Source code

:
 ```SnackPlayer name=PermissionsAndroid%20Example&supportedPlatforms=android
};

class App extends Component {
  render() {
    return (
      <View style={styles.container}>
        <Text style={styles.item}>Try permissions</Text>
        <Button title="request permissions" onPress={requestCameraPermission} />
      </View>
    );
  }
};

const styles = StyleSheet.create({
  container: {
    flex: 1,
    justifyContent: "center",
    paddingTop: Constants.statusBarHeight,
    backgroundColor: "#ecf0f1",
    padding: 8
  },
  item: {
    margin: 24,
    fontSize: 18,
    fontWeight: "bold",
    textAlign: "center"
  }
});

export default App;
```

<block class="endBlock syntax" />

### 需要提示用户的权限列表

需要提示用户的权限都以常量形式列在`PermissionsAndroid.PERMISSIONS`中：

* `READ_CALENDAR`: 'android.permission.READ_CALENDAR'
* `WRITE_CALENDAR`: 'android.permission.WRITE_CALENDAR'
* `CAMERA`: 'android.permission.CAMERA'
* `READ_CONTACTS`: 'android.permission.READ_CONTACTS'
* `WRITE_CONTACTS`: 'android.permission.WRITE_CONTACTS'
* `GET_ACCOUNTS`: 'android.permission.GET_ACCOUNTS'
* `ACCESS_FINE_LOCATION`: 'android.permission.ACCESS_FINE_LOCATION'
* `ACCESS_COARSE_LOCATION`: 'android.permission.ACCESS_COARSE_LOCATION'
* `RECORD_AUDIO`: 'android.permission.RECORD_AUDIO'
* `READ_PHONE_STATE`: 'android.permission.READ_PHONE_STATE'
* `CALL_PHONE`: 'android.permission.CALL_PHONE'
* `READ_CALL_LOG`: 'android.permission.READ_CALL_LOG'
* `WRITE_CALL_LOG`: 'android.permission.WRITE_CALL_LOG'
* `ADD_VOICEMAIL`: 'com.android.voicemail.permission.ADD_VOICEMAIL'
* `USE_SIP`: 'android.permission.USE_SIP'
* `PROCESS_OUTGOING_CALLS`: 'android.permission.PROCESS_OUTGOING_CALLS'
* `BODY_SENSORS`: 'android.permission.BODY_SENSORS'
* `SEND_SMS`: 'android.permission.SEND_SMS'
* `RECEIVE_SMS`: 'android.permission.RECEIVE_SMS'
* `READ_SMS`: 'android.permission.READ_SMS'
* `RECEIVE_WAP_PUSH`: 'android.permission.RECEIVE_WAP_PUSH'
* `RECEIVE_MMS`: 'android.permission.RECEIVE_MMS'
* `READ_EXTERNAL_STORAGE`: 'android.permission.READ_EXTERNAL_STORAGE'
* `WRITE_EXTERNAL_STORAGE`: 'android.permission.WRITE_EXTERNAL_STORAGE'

# # # # #

To do
Reproduce the material above precisely, omitting nothing.

Solution to this exercise
Source code

:
 ```SnackPlayer name=PermissionsAndroid%20Example&supportedPlatforms=android
};

class App extends Component {
  render() {
    return (
      <View style={styles.container}>
        <Text style={styles.item}>Try permissions</Text>
        <Button title="request permissions" onPress={requestCameraPermission} />
      </View>
    );
  }
};

const styles = StyleSheet.create({
  container: {
    flex: 1,
    justifyContent: "center",
    paddingTop: Constants.statusBarHeight,
    backgroundColor: "#ecf0f1",
    padding: 8
  },
  item: {
    margin: 24,
    fontSize: 18,
    fontWeight: "bold",
    textAlign: "center"
  }
});

export default App;
```

<block class="endBlock syntax" />

### 需要提示用户的权限列表

需要提示用户的权限都以常量形式列在`PermissionsAndroid.PERMISSIONS`中：

* `READ_CALENDAR`: 'android.permission.READ_CALENDAR'
* `WRITE_CALENDAR`: 'android.permission.WRITE_CALENDAR'
* `CAMERA`: 'android.permission.CAMERA'
* `READ_CONTACTS`: 'android.permission.READ_CONTACTS'
* `WRITE_CONTACTS`: 'android.permission.WRITE_CONTACTS'
* `GET_ACCOUNTS`: 'android.permission.GET_ACCOUNTS'
* `ACCESS_FINE_LOCATION`: 'android.permission.ACCESS_FINE_LOCATION'
* `ACCESS_COARSE_LOCATION`: 'android.permission.ACCESS_COARSE_LOCATION'
* `RECORD_AUDIO`: 'android.permission.RECORD_AUDIO'
* `READ_PHONE_STATE`: 'android.permission.READ_PHONE_STATE'
* `CALL_PHONE`: 'android.permission.CALL_PHONE'
* `READ_CALL_LOG`: 'android.permission.READ_CALL_LOG'
* `WRITE_CALL_LOG`: 'android.permission.WRITE_CALL_LOG'
* `ADD_VOICEMAIL`: 'com.android.voicemail.permission.ADD_VOICEMAIL'
* `USE_SIP`: 'android.permission.USE_SIP'
* `PROCESS_OUTGOING_CALLS`: 'android.permission.PROCESS_OUTGOING_CALLS'
* `BODY_SENSORS`: 'android.permission.BODY_SENSORS'
* `SEND_SMS`: 'android.permission.SEND_SMS'
* `RECEIVE_SMS`: 'android.permission.RECEIVE_SMS'
* `READ_SMS`: 'android.permission.READ_SMS'
* `RECEIVE_WAP_PUSH`: 'android.permission.RECEIVE_WAP_PUSH'
* `RECEIVE_MMS`: 'android.permission.RECEIVE_MMS'
* `READ_EXTERNAL_STORAGE`: 'android.permission.READ_EXTERNAL_STORAGE'
* `WRITE_EXTERNAL_STORAGE`: 'android.permission.WRITE_EXTERNAL_STORAGE'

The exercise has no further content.